L’Anatolie de la fenêtre de l’autocar

Prendre un autocar touristique n’est certainement pas une façon de voyager qui permette un contact en profondeur avec un pays et ses habitants. Ce que l’on voit furtivement a toutefois de l’intérêt. Voici quelques observations entre Antalya et Pamukkale, en Anatolie. Elles s’appuient aussi sur les commentaires de notre guide, Levent, qui parle un excellent français et nous communique l’amour de son pays.

 Nous partons le matin de Belek, la très longue plage à une cinquantaine de kilomètres d’Antalya où se trouve notre hôtel, parmi des dizaines d’autres qui ont colonisé le littoral. La plaine de Pamphylie, entre la Méditerranée et la chaine de montagnes du Taurus, est riche de cultures. On y voit des grenadiers, orangers, mandariniers et citronniers chargés de fruits, des champs de coton, des bananiers, des serres où poussent toutes sortes de légumes dont on accélère ou retarde la maturation de manière à ce qu’ils arrivent sur le marché à contre-saison. Le paysage agricole fait penser à celui de la région d’Almeria en Andalousie.

 

De la fenêtre de l'autocar

De la fenêtre de l’autocar

Un arc construit en aplomb de la route marque l’entrée des villages. On y lit des messages de bienvenue, et on y voit souvent le portrait de Mustapha Kemal « Atatürk », le fondateur de la république en 1923. La population du pays a été multipliée par un facteur 6 entre cette époque et aujourd’hui, passant de 13 millions d’habitants alors à 73 millions aujourd’hui.

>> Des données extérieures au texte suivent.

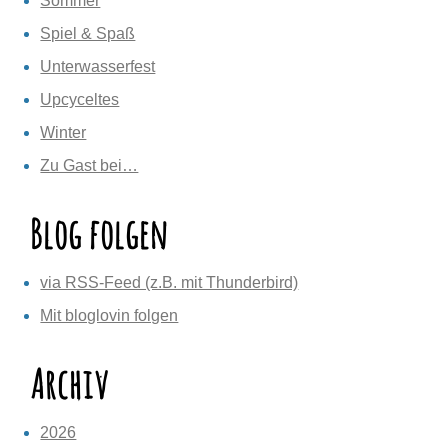
Sommer
Spiel & Spaß
Unterwasserfest
Upcyceltes
Winter
Zu Gast bei…
Blog folgen
via RSS-Feed (z.B. mit Thunderbird)
Mit bloglovin folgen
Archiv
2026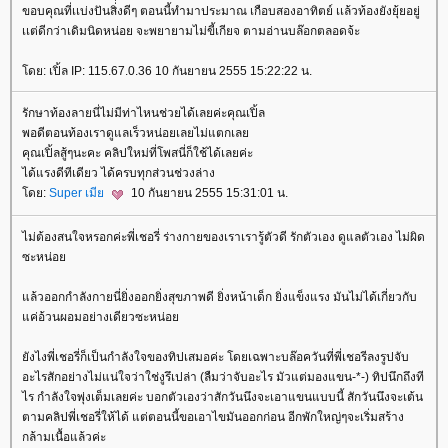
ขอบคุณที่เเบ่งปันสิ่่งดีๆ ตอนนี้ทำมาประมาณ เกือบสองอาทิตย์ เเล้วท้องยังยุ้ยอยู่
เเต่ดีกว่าเดิมนิดหน่อย จะพยายามไม่ขี้เกียจ ตามอ่านบล๊อกตลอดจ้ะ
ดย: เปิ้ล IP: 115.67.0.36 10 กันยายน 2555 15:22:22 น.
รักษาท้องลายนี่ไม่มีท่าไหนช่วยได้เลยค่ะคุณเปิ้ล
พอดีตอนท้องเราดูแลเร็วหน่อยเลยไม่แตกเล
คุณเปิ้ลสู้ๆนะคะ คลิปใหม่ที่โพสนี่ก็ใช้ได้เลยค่ะ
ได้แรงดีทีเดียว ได้ครบทุกส่วนช่วงล่าง
ดย:
Super เมี
10 กันยายน 2555 15:31:01 น.
ไม่ต้องสนใจหรอกค่ะพี่เชอรี่ ร่างกายของเราเรารู้ตัวดี รักตัวเอง ดูแลตัวเอง ไม่ผิด
ซะหน่อ
ล้วออกกำลังกายนี่ยิ่งออกยิ่งสุขภาพดี ยิ่งหน้าเด็ก ยิ่งแข็งแรง มันไม่ได้เกี่ยวกับ
ค่อ้วนผอมอย่างเดียวซะหน่อ
ังไงพี่เชอรี่ก็เป็นกำลังใจของทิปเสมอค่ะ โดยเฉพาะบล๊อควันที่พี่เชอรีลงรูปจับ
อะไรสักอย่างไม่แน่ใจว่าใช่งูรึเปล่า (ลืมว่าจับอะไร มัวแต่มองแขน-*-) ทิปนึกถึงที
ไร กำลังใจพุ่งเต็มเลยค่ะ บอกตัวเองว่าสักวันนึงจะเอาแขนแบบนี้ สักวันนึงจะเต้น
ตามคลิปพี่เชอรี่ให้ได้ แต่ตอนนี้ขอเอาไขมันออกก่อน อีกพักใหญ่ๆจะเริ่มสร้าง
กล้ามเนื้อแล้วค่ะ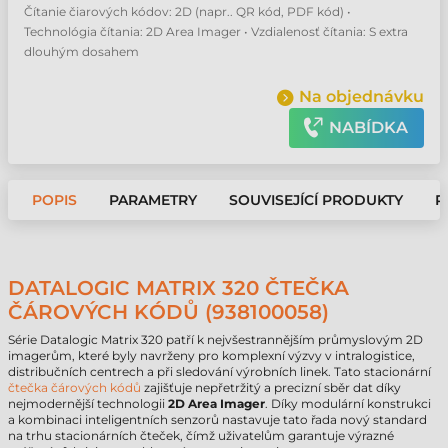
Čítanie čiarových kódov: 2D (napr.. QR kód, PDF kód) •
Technológia čítania: 2D Area Imager • Vzdialenosť čítania: S extra
dlouhým dosahem
Na objednávku
NABÍDKA
POPIS
PARAMETRY
SOUVISEJÍCÍ PRODUKTY
P
DATALOGIC MATRIX 320 ČTEČKA
ČÁROVÝCH KÓDŮ (938100058)
Série Datalogic Matrix 320 patří k nejvšestrannějším průmyslovým 2D
imagerům, které byly navrženy pro komplexní výzvy v intralogistice,
distribučních centrech a při sledování výrobních linek. Tato stacionární
čtečka čárových kódů
zajišťuje nepřetržitý a precizní sběr dat díky
nejmodernější technologii
2D Area Imager
. Díky modulární konstrukci
a kombinaci inteligentních senzorů nastavuje tato řada nový standard
na trhu stacionárních čteček, čímž uživatelům garantuje výrazné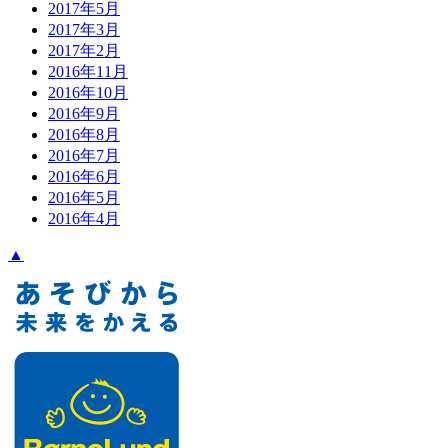
2017年5月
2017年3月
2017年2月
2016年11月
2016年10月
2016年9月
2016年8月
2016年7月
2016年6月
2016年5月
2016年4月
▲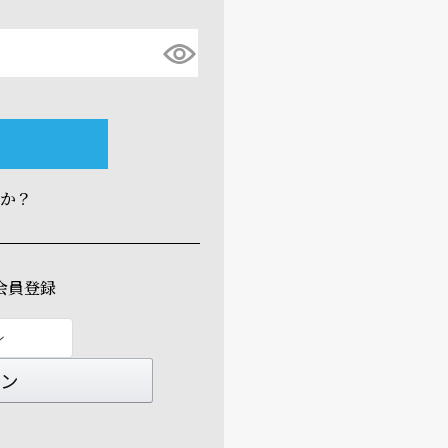
すか？
会員登録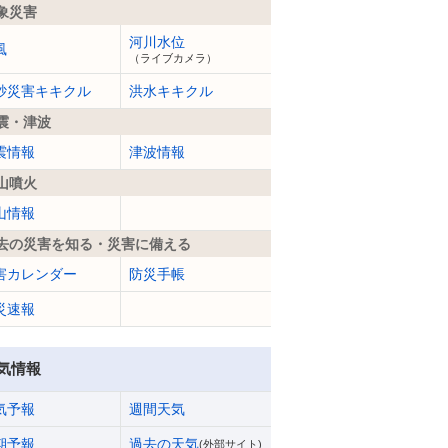
象災害
河川水位
風
（ライブカメラ）
砂災害キキクル
洪水キキクル
震・津波
震情報
津波情報
山噴火
山情報
去の災害を知る・災害に備える
害カレンダー
防災手帳
災速報
気情報
気予報
週間天気
期予報
過去の天気
(外部サイト)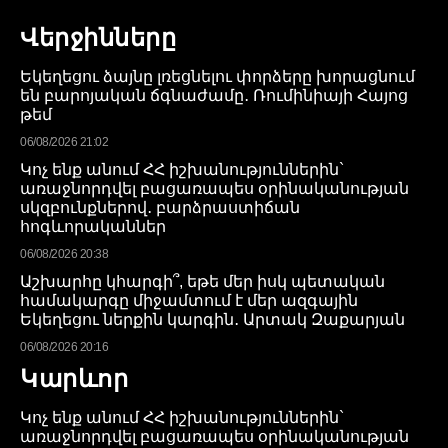
Վերջինները
Եկեղեցու ձայնը լռեցնելու փորձերը խորացնում
են բարոյական ճգնաժամը․ Ռումինիայի Հայոց
թեմ
06/08/2026 21:02
Կոչ ենք անում ՀՀ իշխանություններին`
առաջնորդվել բացառապես օրինականության
սկզբունքներով․ բարձրաստիճան
հոգևորականներ
06/08/2026 20:38
Աշխարհը կհարգի՞, եթե մեր իսկ պետական
համակարգը միջամտում է մեր ազգային
Եկեղեցու ներքին կարգին․ Արտակ Զաքարյան
06/08/2026 20:16
Կարևոր
Կոչ ենք անում ՀՀ իշխանություններին`
առաջնորդվել բացառապես օրինականության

Dans la région d’Antalya, le boom démographique est particulièrement sensible. On y construit partout, apparemment sans vrai schéma d’urbanisme. L’habitation standard est une maison de trois niveaux sont les deux derniers sont habitables. Il arrive fréquemment que la base des piliers, avec leur armature métallique, soit prête pour l’adjonction d’un quatrième niveau. La cohabitation des générations est de règle, ce qui rend nécessaire une grande surface. Les maisons sont presque toutes surmontées d’un chauffe-eau solaire et d’une parabole pour la réception de la télévision par satellite. En ville, le toit des immeubles est encombré d’une forêt de ces équipements.

 Après Antalya, la route grimpe dans la chaine du Taurus. Son point culminant sera un col à 1500 mètres d’altitude. Les paysages sont grandioses. Ce qui frappe au premier abord, c’est la nudité des sommets, dont on ne perçoit que pierre et rocaille ainsi que, déjà en novembre, un peu de neige. Dans les vallées, on rencontre des zones reboisées, mais on mesure l’immensité de la tâche à accomplir pour lutter contre l’érosion.

 La route est une quatre-voies toute neuve, peu fréquentée par les voitures particulières. Elle serpente dans la montagne puis parcourt en ligne droite des dizaines de kilomètres sur des hauts-plateaux dédiés à la culture des céréales.

 Le temps change et le soleil méditerranéen de la plaine côtière est obscurci par un épais brouillard. C’est alors que nous apparait une ville comme surgie de nulle part, Denizli. C’est aujourd’hui une vaste agglomération de 600.000 habitants, une ville industrielle renommée pour son industrie textile, et en particulier la production de draps de bain. L’autocar traverse des quartiers entièrement neufs, avec des mosquées, des centres commerciaux incluant des cinémas, une maison de mariages et d’innombrables magasins de meubles : la population est jeune et a besoin de divertir et de s’équiper.

 Quelque vingt kilomètres en aval de Denizli nous apparaît Pamukkale, avec ses falaises blanches évoquant des pistes de ski, mais en réalité blanchies par le dépôt de sels minéraux par de le l’eau de source s’écoulant à flanc de colline. Nous entrons de nouveau dans l’empire du tourisme.